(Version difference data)
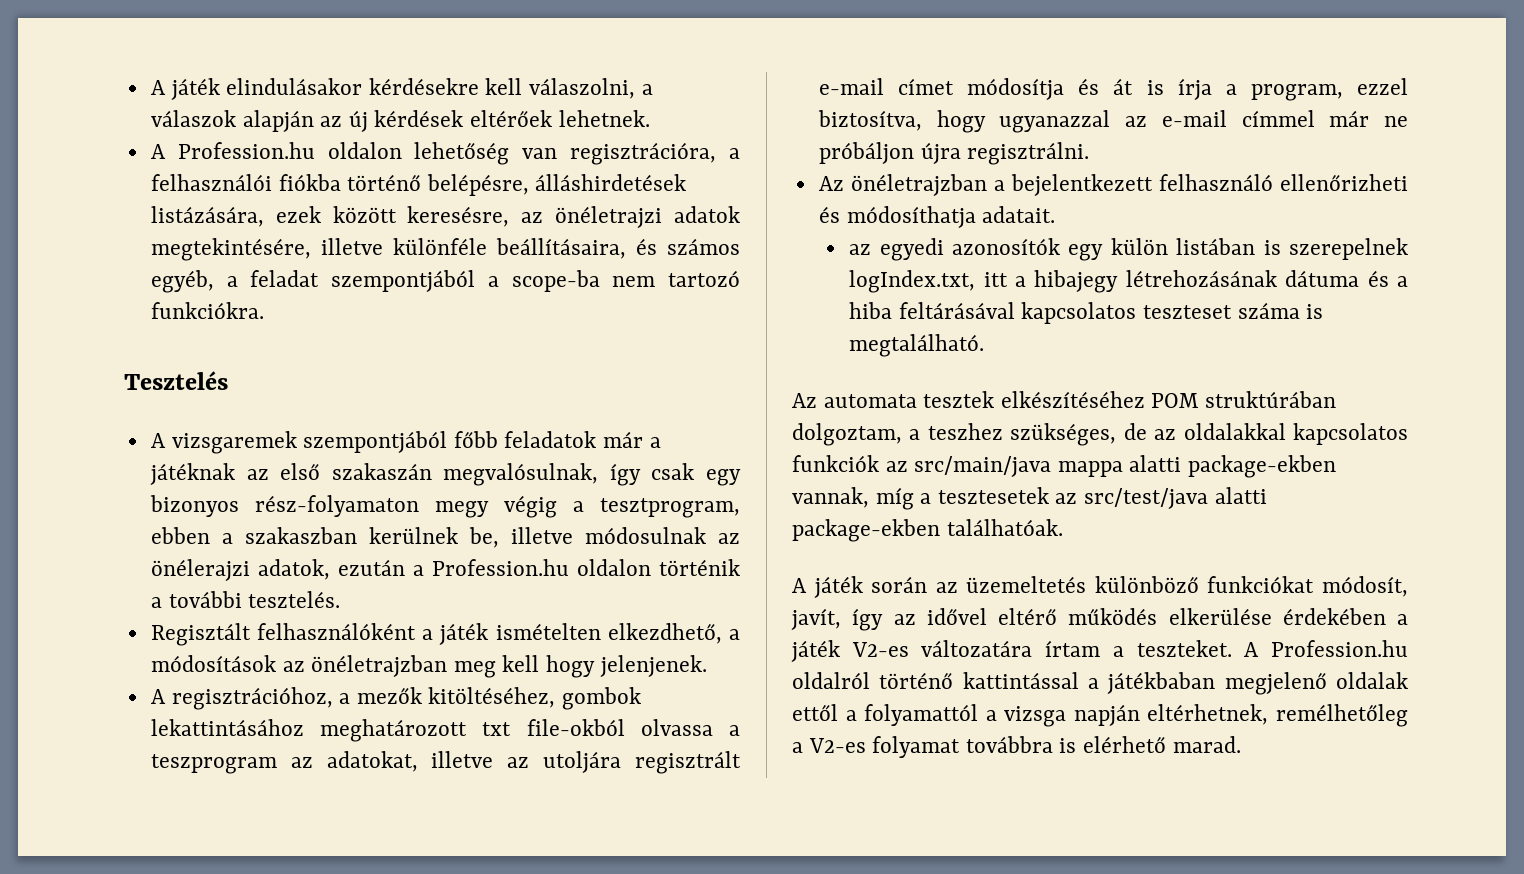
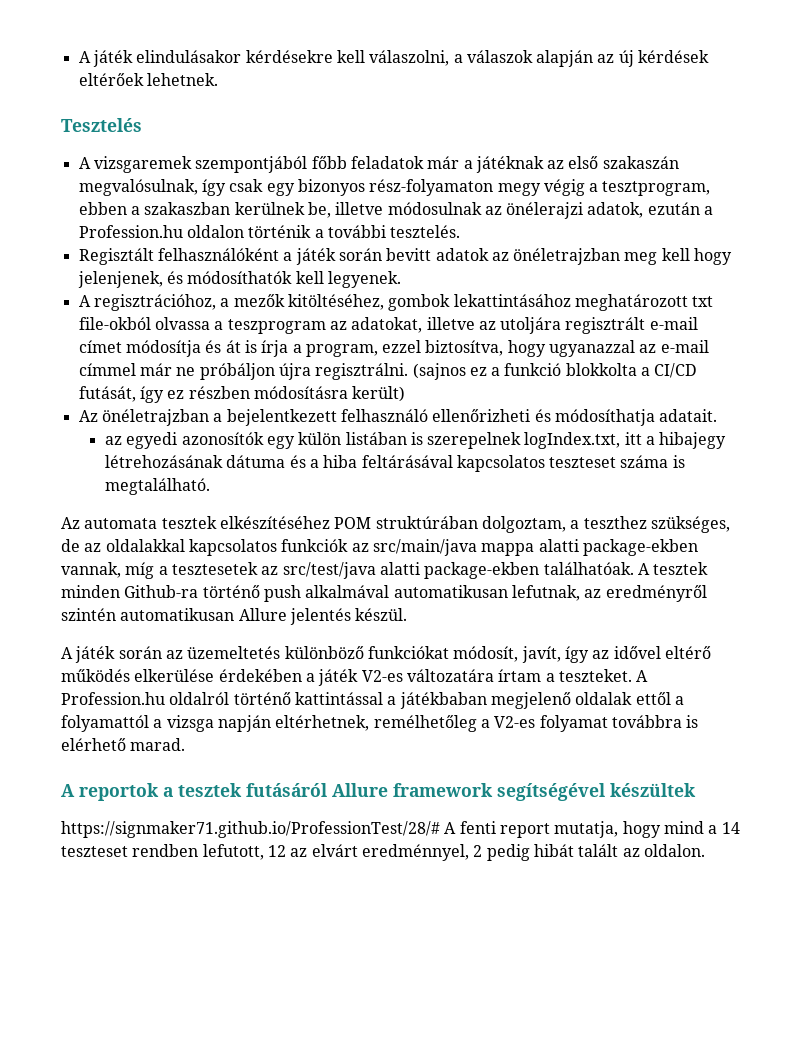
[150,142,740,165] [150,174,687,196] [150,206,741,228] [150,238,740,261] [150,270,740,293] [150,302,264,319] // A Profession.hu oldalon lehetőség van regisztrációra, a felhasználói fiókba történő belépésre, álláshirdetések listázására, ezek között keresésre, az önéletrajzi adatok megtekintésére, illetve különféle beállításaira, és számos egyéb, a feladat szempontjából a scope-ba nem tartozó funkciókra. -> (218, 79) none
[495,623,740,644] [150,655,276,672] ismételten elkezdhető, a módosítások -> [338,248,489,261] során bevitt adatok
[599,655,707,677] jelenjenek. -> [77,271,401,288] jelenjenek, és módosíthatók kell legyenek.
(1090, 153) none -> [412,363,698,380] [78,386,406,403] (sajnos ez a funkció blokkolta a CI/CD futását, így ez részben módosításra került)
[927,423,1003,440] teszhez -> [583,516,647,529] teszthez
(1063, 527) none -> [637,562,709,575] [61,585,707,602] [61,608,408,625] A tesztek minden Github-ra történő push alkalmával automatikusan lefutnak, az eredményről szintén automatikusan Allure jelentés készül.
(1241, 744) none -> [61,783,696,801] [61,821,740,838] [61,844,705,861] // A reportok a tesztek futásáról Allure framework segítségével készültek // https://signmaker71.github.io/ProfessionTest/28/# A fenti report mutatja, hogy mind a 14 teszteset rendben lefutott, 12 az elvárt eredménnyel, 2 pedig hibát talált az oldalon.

== Task item ==
Above are the records; print exactly the lines from the line with "(1090, 153) none" to the line with "(1063, 527) none", including both, and nothing else.

== Result of the task ==
(1090, 153) none -> [412,363,698,380] [78,386,406,403] (sajnos ez a funkció blokkolta a CI/CD futását, így ez részben módosításra került)
[927,423,1003,440] teszhez -> [583,516,647,529] teszthez
(1063, 527) none -> [637,562,709,575] [61,585,707,602] [61,608,408,625] A tesztek minden Github-ra történő push alkalmával automatikusan lefutnak, az eredményről szintén automatikusan Allure jelentés készül.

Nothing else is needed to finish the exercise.